The study was conducted on the mtDNA Mutator mice that have an inactive DNA repair mechanism. These mice accumulated mtDNA mutations and present with accelerated aging, which has led scientists to believe that mtDNA mutagenesis drives aging. However, despite rigorous studies by several groups, no one has been able to show that the Mutator mice would present elevated oxidative stress.

By challenging previous theories on the role of oxidative stress and mtDNA mutations in aging, the study offers an alternative explanation for the Mutator mice aging, namely compromised nuclear DNA maintenance.

The prematurely-aging Mutator mice harbor a defective polymerase-gamma enzyme and present with pronounced mtDNA mutagenesis. Despite the existence of other mouse models with equivalent mtDNA mutagenic propensity, the Mutator mouse model is the only one manifesting accelerated aging.

Furthermore, progeria is not a clinical feature of mitochondrial disease patients, not even in those with the most severe mtDNA mutagenic profiles.

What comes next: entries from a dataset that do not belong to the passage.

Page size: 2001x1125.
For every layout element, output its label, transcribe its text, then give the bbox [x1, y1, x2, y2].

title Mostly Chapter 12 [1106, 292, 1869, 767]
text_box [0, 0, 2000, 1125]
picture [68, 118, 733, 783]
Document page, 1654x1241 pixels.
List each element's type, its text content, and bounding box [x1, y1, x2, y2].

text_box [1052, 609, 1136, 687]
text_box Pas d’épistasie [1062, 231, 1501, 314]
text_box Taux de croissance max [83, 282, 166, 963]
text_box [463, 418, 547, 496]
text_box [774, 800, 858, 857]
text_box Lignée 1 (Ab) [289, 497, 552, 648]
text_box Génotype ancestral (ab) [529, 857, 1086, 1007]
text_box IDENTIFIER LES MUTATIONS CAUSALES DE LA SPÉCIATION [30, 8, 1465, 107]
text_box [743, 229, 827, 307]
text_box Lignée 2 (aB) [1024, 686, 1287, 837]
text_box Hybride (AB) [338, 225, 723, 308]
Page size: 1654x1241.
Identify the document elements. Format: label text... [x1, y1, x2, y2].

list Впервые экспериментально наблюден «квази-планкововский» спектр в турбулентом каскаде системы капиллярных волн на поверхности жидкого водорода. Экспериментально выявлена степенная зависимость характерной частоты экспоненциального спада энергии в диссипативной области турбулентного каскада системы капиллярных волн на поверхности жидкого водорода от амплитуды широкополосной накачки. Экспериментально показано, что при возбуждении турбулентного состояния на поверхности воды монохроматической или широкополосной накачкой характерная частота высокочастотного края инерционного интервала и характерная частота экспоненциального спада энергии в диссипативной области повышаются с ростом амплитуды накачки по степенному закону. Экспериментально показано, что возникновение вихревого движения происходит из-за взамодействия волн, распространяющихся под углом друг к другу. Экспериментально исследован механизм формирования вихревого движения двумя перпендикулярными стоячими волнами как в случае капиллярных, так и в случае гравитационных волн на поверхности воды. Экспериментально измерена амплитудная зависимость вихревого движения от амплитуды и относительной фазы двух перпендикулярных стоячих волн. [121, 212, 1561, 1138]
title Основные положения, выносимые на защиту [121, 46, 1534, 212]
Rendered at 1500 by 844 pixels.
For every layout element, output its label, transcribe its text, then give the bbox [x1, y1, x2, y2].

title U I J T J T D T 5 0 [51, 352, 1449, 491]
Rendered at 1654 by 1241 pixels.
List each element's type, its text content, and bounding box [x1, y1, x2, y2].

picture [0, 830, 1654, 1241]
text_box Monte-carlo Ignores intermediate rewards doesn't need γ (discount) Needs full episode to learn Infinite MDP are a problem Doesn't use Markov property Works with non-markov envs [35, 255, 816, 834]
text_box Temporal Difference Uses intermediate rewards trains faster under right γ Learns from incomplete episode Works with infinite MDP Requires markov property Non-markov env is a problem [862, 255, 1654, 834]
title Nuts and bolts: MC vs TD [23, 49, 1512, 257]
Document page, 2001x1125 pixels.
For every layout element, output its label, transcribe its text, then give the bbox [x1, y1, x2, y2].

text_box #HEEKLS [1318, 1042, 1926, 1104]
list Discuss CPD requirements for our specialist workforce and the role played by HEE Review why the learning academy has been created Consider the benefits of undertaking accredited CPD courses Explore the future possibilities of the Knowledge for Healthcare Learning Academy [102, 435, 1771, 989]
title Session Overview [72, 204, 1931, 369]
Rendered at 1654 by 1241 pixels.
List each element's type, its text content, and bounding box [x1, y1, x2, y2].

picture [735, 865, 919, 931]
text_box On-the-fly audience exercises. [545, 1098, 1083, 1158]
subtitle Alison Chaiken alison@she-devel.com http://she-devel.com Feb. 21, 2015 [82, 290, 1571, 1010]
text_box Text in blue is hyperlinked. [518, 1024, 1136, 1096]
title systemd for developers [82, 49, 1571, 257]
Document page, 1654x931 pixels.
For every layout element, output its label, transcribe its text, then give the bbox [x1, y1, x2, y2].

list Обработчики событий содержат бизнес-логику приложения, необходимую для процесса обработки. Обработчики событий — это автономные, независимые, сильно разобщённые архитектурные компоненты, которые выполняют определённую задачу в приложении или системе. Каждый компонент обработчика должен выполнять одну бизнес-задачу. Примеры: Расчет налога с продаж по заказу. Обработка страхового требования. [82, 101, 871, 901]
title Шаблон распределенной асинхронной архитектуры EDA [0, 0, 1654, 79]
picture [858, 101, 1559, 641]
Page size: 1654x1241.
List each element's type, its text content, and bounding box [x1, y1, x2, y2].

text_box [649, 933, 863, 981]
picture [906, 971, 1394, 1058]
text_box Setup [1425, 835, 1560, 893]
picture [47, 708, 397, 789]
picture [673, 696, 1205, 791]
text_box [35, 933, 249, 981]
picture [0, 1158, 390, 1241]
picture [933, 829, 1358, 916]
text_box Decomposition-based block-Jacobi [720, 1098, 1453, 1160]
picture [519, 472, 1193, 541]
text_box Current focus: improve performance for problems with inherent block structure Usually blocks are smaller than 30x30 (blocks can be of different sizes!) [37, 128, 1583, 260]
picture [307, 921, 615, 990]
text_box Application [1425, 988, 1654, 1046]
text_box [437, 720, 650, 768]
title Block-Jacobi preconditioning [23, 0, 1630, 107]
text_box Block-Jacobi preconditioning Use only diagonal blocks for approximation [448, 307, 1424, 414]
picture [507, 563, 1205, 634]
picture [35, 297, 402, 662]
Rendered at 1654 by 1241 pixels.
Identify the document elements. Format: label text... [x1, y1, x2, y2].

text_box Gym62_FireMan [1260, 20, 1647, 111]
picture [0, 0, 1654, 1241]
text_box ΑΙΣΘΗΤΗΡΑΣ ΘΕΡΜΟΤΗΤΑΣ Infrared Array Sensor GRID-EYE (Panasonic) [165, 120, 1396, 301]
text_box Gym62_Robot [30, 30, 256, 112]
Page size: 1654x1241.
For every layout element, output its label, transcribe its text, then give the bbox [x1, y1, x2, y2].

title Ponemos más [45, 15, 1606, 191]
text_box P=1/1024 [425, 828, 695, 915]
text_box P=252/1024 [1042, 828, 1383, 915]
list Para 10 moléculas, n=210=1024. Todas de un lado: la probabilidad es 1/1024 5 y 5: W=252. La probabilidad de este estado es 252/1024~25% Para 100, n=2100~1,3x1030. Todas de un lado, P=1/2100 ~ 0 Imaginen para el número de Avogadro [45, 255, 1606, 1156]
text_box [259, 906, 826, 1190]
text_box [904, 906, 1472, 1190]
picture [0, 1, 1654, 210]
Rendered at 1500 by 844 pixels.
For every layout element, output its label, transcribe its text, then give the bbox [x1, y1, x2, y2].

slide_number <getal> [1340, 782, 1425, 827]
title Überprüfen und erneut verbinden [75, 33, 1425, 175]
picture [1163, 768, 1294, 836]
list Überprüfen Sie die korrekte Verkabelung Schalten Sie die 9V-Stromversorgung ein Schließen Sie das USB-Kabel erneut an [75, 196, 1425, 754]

Instead, the clinical picture of the mtDNA Mutator mice is remarkably similar to that of other mouse progeria models and human progeric syndromes with nuclear genome instability, with the most prominent defects in proliferating cells, and especially in stem and progenitor cells necessary for tissue regeneration.

Scientists found that- in addition to the mtDNA maintenance defects, the Mutator mice also manifest nuclear DNA defects, including replication fork stalling, increased DNA-breaks, and activation of DNA damage response pathways.

Scientists explained, “Nucleotides are the building blocks of DNA, and proper cellular nucleotide levels are critical for genome maintenance. Moreover, the cytoplasmic and mitochondrial nucleotide pools are interconnected. The researchers show that in the Mutator mice, the total cellular nucleotide levels are decreased while the mitochondrial nucleotide pools are increased, suggesting preferential usage of nucleotides in the mitochondria. Indeed, the replication of mtDNA is drastically accelerated in the cells of the Mutator mice.”

The study is published in Nature Metabolism.